One of the major things that my fiancé and I have in common is cultural heritage. We come from a land of 7,107 islands, eating rice three meals a day, large religious families and a tradition of buying everyone dinner (“blow out”) on your own birthday. And as a result, our wedding plans include a lot of Filipino details – from the cord and veil at the ceremony to the capiz shell candle holders at the reception.
We disagree, however, on some other Filipino traditions, including who pays for the bridal party’s attire.
Of my experiences as a bridesmaid, two were for weddings of friends raised in the Philippines, and following with tradition and cultural expectation, they gifted me the dress. I wanted to do the same for my bridesmaids. Let’s be honest, regardless of how “nice” the dress is, they will likely only wear it this one time.
Even more, a few of my bridesmaids are from the Philippines as well and have never been subjected to paying for their own dress. And while I don’t think the request would break our friendship, as a Filipina, I would feel a certain shame in even asking. However, it seems unfair (to the point of discrimination) to ask some bridesmaids to pay for their dresses while others receive them as gifts. Hence, bridesmaid dresses gets added as a line item to the overall wedding budget. Sorry, friends, no Pinterest-worthy bridesmaid proposal boxes from me, just the practical stuff.
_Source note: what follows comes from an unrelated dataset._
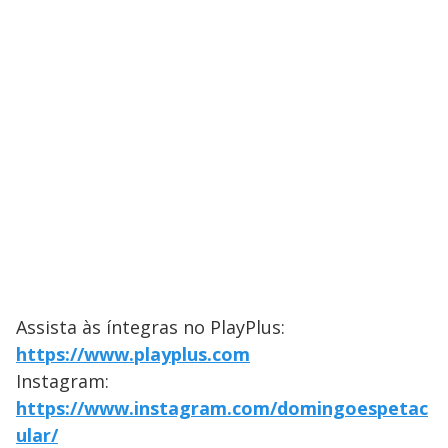
Assista às íntegras no PlayPlus:
https://www.playplus.com
Instagram:
https://www.instagram.com/domingoespetac
ular/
Knowing that I was paying for the bridesmaid dresses gave me an excuse to look for styles beyond the traditional. Typical bridesmaid dress cost between $150-250 before alterations. Working on a tight budget, there was no way I could shop at the traditional stores. Instead, I found a simple style in the exact color I wanted at Banana Republic– and purchased all six dresses for less than $300 during a Black Friday sale.
My fiancé, on the other hand, has lived in the U.S. longer than I have and is quite comfortable in asking his groomsmen to buy their own suits. After all, his groomsmen were raised in the U.S. and this division of who pays for what is normal for them. My fiancé, of course, is searching for very affordable suits so as not to burden his friends too much. (And luckily, my bridesmaids and his groomsmen aren’t good friends with one another so this issue likely won’t come up with either group.)
Have you been in someone’s bridal party and had to pay for your own attire? How did you cover the costs for your bridal party at your wedding?